___ Text passage ___

Short selling, and its informational role in the formation of stock prices have been the epicenter of prior literature. Is there a relationship between short selling and abnormal returns? While numerous studies found a negative relationship, researchers do not unanimously agree on the existence, nor the strength, of this relationship. Using net short positions extracted from the registry of the FI for stocks listed in the OMX Stockholm 30 Exchange from January 2017 to December 2020, we examine this relationship exclusively in Sweden. The results have been scrutinized via regression analysis to verify if there is any significant relationship between the announcements of total net short positions and the non-adjusted, as well as the risk-adjusted abnormal returns. We did not find enough evidence to validate previous studies that supported the notion that heavily shorted stocks generate negative abnormal returns for the long buyers. There was a perceptible increase in both risk-adjusted and non-adjusted abnormal returns within a three-day window after the announcement of a short position. Yet, the value was merely zero, inferring that a higher level of short interest does not lead to negative stock returns.

___

**Work request:** Using the abstract on short selling, list each finding the authors report in the sentences that begin "We did not find", "There was", and "Yet". The listing that follows is separate material and has no connection to the abstract on short selling.

___ Records shown ___

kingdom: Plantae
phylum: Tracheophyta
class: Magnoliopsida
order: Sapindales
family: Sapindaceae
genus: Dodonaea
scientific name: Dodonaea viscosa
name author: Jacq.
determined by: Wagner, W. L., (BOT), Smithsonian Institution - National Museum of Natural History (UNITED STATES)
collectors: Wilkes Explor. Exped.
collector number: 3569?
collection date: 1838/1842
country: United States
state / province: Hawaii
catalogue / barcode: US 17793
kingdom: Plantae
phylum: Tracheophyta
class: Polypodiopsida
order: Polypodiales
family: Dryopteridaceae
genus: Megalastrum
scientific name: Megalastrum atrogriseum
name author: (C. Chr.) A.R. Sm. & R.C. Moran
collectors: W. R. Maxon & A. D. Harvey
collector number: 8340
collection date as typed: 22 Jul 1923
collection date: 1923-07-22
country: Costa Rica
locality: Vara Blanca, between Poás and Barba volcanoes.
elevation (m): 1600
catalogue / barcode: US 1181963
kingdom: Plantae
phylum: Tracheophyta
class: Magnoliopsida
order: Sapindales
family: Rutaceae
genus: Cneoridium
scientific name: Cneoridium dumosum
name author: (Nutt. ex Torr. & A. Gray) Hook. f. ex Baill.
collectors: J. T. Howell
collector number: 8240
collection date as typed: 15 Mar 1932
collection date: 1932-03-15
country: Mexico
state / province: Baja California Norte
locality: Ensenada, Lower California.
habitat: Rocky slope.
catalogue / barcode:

___

**Reply:**
- There was not enough evidence to validate previous studies that supported the notion that heavily shorted stocks generate negative abnormal returns for the long buyers.
- Both risk-adjusted and non-adjusted abnormal returns rose perceptibly within a three-day window after the announcement of a short position.
- The value was merely zero, so a higher level of short interest does not lead to negative stock returns.